With summer right around the corner, many of your network users probably have trips and vacations planned. For you, this season means a variety of upcoming pockets of network activity downtime. Any changes to the activity level on your network carries a risk. Here are some tips for maintaining network security through any holiday season.

Maintain Network Backups, Updates, Antivirus Definitions, and Patching

Maintaining the security and integrity of your company’s network during holidays and times when many employees are likely to take vacations is essential. Make sure that you have at least one dedicated member of the IT department who can perform the regularly scheduled antivirus updates, patching, backups, and updates to the network during these periods.

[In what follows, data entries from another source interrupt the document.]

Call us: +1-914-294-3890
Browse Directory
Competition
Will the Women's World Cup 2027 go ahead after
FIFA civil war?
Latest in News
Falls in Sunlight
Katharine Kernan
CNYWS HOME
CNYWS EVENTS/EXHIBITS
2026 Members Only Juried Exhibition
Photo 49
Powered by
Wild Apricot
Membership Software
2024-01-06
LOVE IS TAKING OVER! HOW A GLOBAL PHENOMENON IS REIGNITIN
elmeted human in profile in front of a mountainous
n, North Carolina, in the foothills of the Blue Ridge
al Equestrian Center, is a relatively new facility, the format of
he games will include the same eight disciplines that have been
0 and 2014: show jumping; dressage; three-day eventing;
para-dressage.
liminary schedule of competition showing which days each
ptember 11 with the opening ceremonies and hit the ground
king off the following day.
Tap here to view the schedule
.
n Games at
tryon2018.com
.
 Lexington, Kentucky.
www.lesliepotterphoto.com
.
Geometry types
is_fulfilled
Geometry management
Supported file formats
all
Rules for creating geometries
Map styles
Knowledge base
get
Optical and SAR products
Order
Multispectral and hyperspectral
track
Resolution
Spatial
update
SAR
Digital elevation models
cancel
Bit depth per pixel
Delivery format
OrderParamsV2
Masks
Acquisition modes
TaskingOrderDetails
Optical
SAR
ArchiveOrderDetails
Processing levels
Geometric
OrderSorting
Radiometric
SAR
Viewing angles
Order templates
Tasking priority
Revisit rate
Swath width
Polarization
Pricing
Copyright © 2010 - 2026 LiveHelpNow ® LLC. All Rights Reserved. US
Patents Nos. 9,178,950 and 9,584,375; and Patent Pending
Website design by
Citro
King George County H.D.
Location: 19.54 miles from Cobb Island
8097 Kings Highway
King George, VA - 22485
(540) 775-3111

Don’t Allow Users to Connect to Shared Networks While They Are on Vacation

Many public places offer free Wi-Fi, but do not allow your network users to connect to them. Instead, your users should always use virtual private network tunnels to connect to the network when they are away from the office. Public Wi-Fi is notorious for being unsecure, so consider disabling automatic connections on employees’ devices (for example, Bluetooth). If your company has a bring your own device policy that allows employees to use their own personal devices on the corporate network, consider a mobile device management solution to help monitor those devices and all other mobile activity on the network.

Enforce Two-Factor Authentication

Many businesses require network users to enable two-factor authentication (2FA), such as a token card and a strong password. Requiring 2FA adds another layer of security to your network, making it more difficult for malicious hackers to gain access to your users’ accounts. It’s also a great way to control access to sensitive data.

Disable Old Accounts

If you have any employees on short-term or long-term disability, disable their accounts. Employees returning from a long business trip should be forced to change their password; similarly, if an employee is taking a leave of absence or going on a particularly long vacation, disable their account. You may already have a policy in place to disable inactive accounts after 90 days, but if not, this is a great time to implement one. The longer an active account goes unused, the greater the risk of attack.

Educate Users About Automatic Email Replies

Out-of-office notifications are fine if a network user is going to be out of the office for a short vacation, but longer out-of-office notifications should be restricted. If possible, network users should notify other departments or coworkers of their extended absence ahead of time. Cyber-criminals can use out-of-office notifications to prepare an attack or impersonate the individual who’s away. Network administrators should remain on high alert in these scenarios because attackers will assume that holidays are a distraction and strike when and where they can.